France will construct a high-security prison in the Amazon rainforest, part of a €400 million (A$696.16 million) initiative aimed at curbing serious drug offences and terrorism, Justice Minister Gérald Darmanin confirmed during a visit to French Guiana on Sunday.
The planned facility, to be built in Saint-Laurent-du-Maroni, will have 500 beds and include capacity for 60 high-level drug offenders and 15 terrorists.
A courthouse will also be developed on the same site, with completion targeted for 2028.
The location is not far from the infamous Devil’s Island penal colony, which operated until the 1950s and became widely known through the book and film Papillon. The colony had a notorious reputation for harsh conditions and low survival rates.
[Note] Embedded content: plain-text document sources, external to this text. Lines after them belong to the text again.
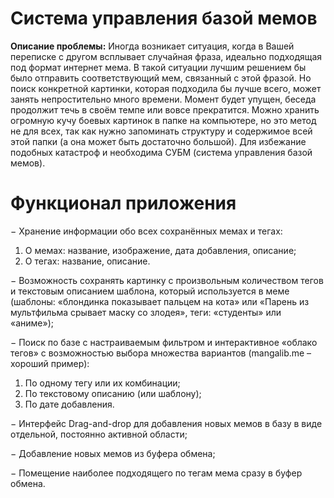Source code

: # Система управления базой мемов
**Описание проблемы:**
Иногда возникает ситуация, когда в Вашей переписке с другом всплывает случайная фраза, идеально подходящая под формат интернет мема. В такой ситуации лучшим решением бы было отправить соответствующий мем, связанный с этой фразой. 
Но поиск конкретной картинки, которая подходила бы лучше всего, может занять непростительно много времени. Момент будет упущен, беседа продолжит течь в своём темпе или вовсе прекратится. 
Можно хранить огромную кучу боевых картинок в папке на компьютере, но это метод не для всех, так как нужно запоминать структуру и содержимое всей этой папки (а она может быть достаточно большой). Для избежание подобных катастроф и необходима СУБМ (система управления базой мемов).
# Функционал приложения
− Хранение информации обо всех сохранённых мемах и тегах:
1) О мемах: название, изображение, дата добавления, описание;
2) О тегах: название, описание.

− Возможность сохранять картинку с произвольным количеством тегов и текстовым описанием шаблона, который используется в меме (шаблоны: «блондинка показывает пальцем на кота» или «Парень из мультфильма срывает маску со злодея», теги: «студенты» или «аниме»);

− Поиск по базе с настраиваемым фильтром и интерактивное «облако тегов» с возможностью выбора множества вариантов (mangalib.me – хороший пример):
1) По одному тегу или их комбинации;
2) По текстовому описанию (или шаблону);
3) По дате добавления.

− Интерфейс Drag-and-drop для добавления новых мемов в базу в виде отдельной, постоянно активной области;

− Добавление новых мемов из буфера обмена;

− Помещение наиболее подходящего по тегам мема сразу в буфер обмена.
Darmanin told Le Journal du Dimanche (JDD) that the prison’s mission is “to put the most dangerous drug traffickers out of action”, noting that the project will not only target organised narcotics operations in the region but also help alleviate prison overcrowding.
The minister has made combating drug trafficking a central policy goal. By this summer, his plan aims to isolate France’s top 100 drug traffickers from their networks.
As part of this strategy, inmates will be transferred to two high-security prisons on the French mainland: Vendin-le-Vieil in Pas-de-Calais and Condé-sur-Sarthe in Orne.
Speaking to Le Monde in January, Darmanin outlined his concerns: "What is unbearable is that prisons are no longer obstacles for most narco-traffickers to continue their trafficking, or to assassinate or to threaten magistrates, prison officers, journalists or lawyers," he said.